Yea one of those should be enough. You can always hook up two if the water doesn't look crystal clear!



epiphany said:


> Ah that's probably why we're not on the same page haha, i'm talking about the weighted ones that sit on the bottom of the tank.


Ah yea.. then you'll need a long tube. You can just buy some PVC and attach it!


----------



## longbeach (Nov 2, 2011)

The bubbles rise and push the water out. Just plain bubbles (no air stone) push more water and the force from you air pump will control the flow. 

Air stones push less water as the smaller bubbles allow water to move back around them. The larger bubbles do make more noise but circulate noticably more water. You will have adjust your flow for the filtration you need versus the noise you want. 

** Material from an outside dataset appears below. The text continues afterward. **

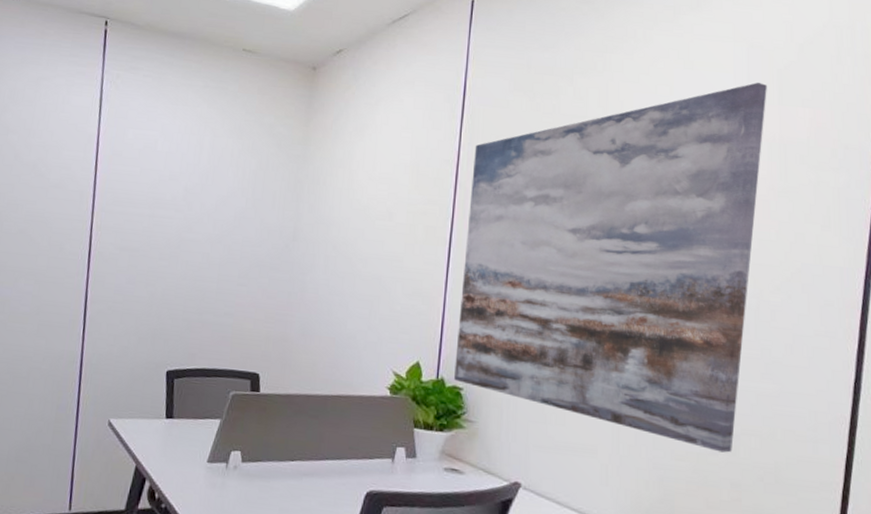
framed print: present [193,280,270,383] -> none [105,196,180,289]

I put an elbow on top of mine to decrease the splash and direct the flow away from the filter. You shouldn't have too much noise on one small tank and with the elbow it is easy to see the flow amount coming from the filter to adjust accordingly.


----------



## jameshill247 (Apr 2, 2012)

thanks guys, so would you say i should get a hob filter im thinking of getting one in addition. and the filter that sticks on the bottom or the one i have which is better? i think i want a filter that sits on the bottom the single weighted ones cos it can go behind my rock in the corner i will put pics up of my tank shortly


----------



## diwu13 (Sep 20, 2011)

I don't think you have to get a HOB filter but it wouldn't hurt. Also, regardless of which sponge filter you use you can still hide it. You can just suction cup the double sponge filters behind some rocks just as easily.


----------



## jameshill247 (Apr 2, 2012)

yeah i would like a hob just for the extra filteration, someone said you can never have too much filtration?  yeah its just the size of the double one doesnt allow me to put it there really but a single bottom one like i see a lot of people use here would neatly go in the unused gap in the corner that my rock creates


----------



## diwu13 (Sep 20, 2011)

Yea that's true. You just don't want stuff flyin around the tank but having over filtration is never a bad thing.


----------



## jameshill247 (Apr 2, 2012)

yeah the tank is very clear as it is just the bugs making it look untidy at the moment  i will look at hobs i saw some on ebay for around £8 anyway  cant hurt to give it a go and see  obviously with a sponge on the intake


----------